There’s been much shouting this week by the Labour defectors – Chris Leslie, Chuka Umunna, Gavin Shuker, Joan Ryan, Lucian Berger, Angela Smith, Ruth Smeeth and the Blairites inside the Labour party – Tom Watson and John Mann, about how anti-Semitic the Labour party is. But the Independents themselves share at least two features with Mussolini’s Fascists.
Firstly, they both started out claiming not to have any set policies. Mussolini started off as a radical Socialist, and the 1919 Fascist manifesto was as radical as that of the Italian socialists. Later, Mussolini opportunistically moved to the right, taking money from big business and attacking organised labour – the free trade unions, and socialists and anarchists. He began his tenure of power by proclaiming that his policies would be pure Manchester school. In other words, absolute free trade. In fact, within a few years of his seizure of power, Mussolini had set up the classic features of the Italian Fascist state: his personal dictatorship, autarky and a rigidly controlled economy, and the replacement of the Italian parliament with a Chamber of Fasci and Corporations. The corporations were industrial organisations containing representatives of management and the unions, as well as members of the Fascist party to represent the people. Mussolini then sat down to write his own account of the principles and policies of Fascism, The Doctrine of Fascism. Which he then had recalled and pulped the next year, because, he declared, Fascism had no doctrine. And in fact many Italian intellectuals had voted for the Fascists because they believed that. The Fascists stated that action preceded theory and philosophy, and so they would simply whatever was necessary to solve Italy’s problems without worrying about a fixed political programme or underlying ideology.

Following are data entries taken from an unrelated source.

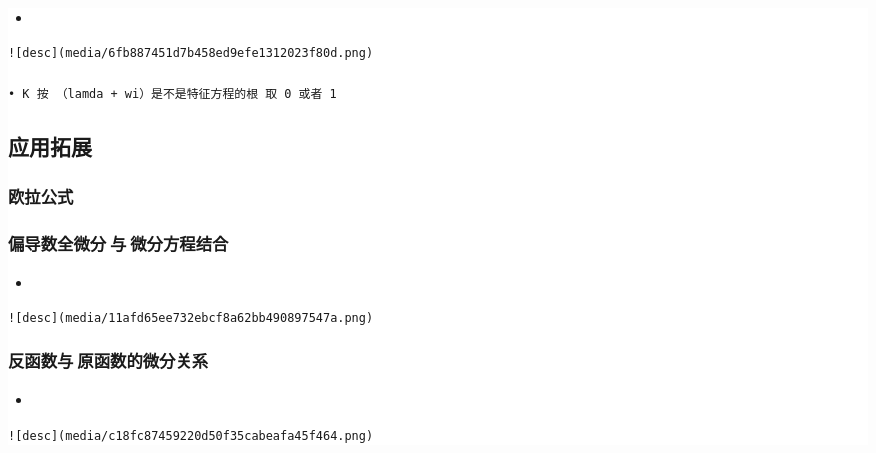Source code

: -   

    ![desc](media/6fb887451d7b458ed9efe1312023f80d.png)

    • K 按 （lamda + wi）是不是特征方程的根 取 0 或者 1

## 应用拓展

### 欧拉公式

### 偏导数全微分 与 微分方程结合

-   

    ![desc](media/11afd65ee732ebcf8a62bb490897547a.png)

### 反函数与 原函数的微分关系

-   

    ![desc](media/c18fc87459220d50f35cabeafa45f464.png)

And now we have the so-called Independents, who also claim not to have a fixed programme or ideology. They also claim to be flexible, and that they will be doing things in a new way. The party is a corporation, so they don’t have to reveal their donors, as required by electoral law. At the same time, while they claim to be receiving many inquiries for membership from the public, they don’t actually seem to have a mass membership. Rather like Mussolini later declared that the Fascists didn’t want to be a mass party, and limited the number of party members to the sansepolcristi, those who were present at the party’s foundation. But whereas Mussolini tried to limit party membership, the Independents have gone one better, and don’t seem to have any members at all.
And they also stand for corporatism, albeit of the Thatcherite/Reaganite kind. This is when private corporations determine policy through donating to political parties, which then act in their interests and frequently give staff from those same corporations posts in government. As the Blair government did, and which is extensively documented in George Monbiot’s Captive State. So far, Umunna, Leslie and the others haven’t yet adopted the cult of the infallible leader, as that remains firmly around Margaret Thatcher. Nor are they greeting each other yet with the Fascist salute. But nevertheless, despite their fine verbiage about free institutions, parliamentary democracy and a free media, they are very antidemocratic.
Like Mussolini’s Fascists, they are a party for the rich against the poor and working people. They should be recognised and discarded as the danger to the British people they are.